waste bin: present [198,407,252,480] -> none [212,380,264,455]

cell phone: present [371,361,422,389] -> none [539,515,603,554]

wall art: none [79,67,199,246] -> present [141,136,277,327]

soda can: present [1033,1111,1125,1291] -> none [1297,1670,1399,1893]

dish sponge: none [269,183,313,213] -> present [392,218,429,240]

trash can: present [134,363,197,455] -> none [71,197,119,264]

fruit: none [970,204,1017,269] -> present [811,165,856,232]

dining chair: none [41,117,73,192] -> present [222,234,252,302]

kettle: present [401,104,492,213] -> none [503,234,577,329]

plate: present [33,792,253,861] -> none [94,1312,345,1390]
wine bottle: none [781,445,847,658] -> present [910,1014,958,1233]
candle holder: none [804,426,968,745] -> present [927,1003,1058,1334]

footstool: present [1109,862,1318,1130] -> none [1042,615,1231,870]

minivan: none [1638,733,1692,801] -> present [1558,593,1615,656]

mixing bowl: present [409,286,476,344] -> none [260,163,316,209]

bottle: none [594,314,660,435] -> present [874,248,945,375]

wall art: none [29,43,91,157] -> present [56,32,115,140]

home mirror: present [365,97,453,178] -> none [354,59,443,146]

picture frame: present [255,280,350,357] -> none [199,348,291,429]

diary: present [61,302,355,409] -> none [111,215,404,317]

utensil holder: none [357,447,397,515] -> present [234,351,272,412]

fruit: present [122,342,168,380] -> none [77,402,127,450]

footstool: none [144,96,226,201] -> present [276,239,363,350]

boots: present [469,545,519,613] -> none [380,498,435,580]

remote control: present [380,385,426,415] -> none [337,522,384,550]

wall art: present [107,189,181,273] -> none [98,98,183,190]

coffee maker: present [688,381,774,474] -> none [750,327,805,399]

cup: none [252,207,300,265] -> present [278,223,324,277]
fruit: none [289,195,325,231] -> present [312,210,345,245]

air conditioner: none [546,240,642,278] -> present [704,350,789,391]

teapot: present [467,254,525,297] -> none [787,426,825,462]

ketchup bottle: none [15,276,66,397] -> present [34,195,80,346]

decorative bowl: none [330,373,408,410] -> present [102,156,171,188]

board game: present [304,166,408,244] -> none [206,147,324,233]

━━━━━━━━━━━━━━━━━━━━━━━━━━━━━━

Copy out exactly the line that holds "remote control: present" and all remaining lines of the listing, both the first and the last included.

▶ **Output of the task**:
remote control: present [380,385,426,415] -> none [337,522,384,550]

wall art: present [107,189,181,273] -> none [98,98,183,190]

coffee maker: present [688,381,774,474] -> none [750,327,805,399]

cup: none [252,207,300,265] -> present [278,223,324,277]
fruit: none [289,195,325,231] -> present [312,210,345,245]

air conditioner: none [546,240,642,278] -> present [704,350,789,391]

teapot: present [467,254,525,297] -> none [787,426,825,462]

ketchup bottle: none [15,276,66,397] -> present [34,195,80,346]

decorative bowl: none [330,373,408,410] -> present [102,156,171,188]

board game: present [304,166,408,244] -> none [206,147,324,233]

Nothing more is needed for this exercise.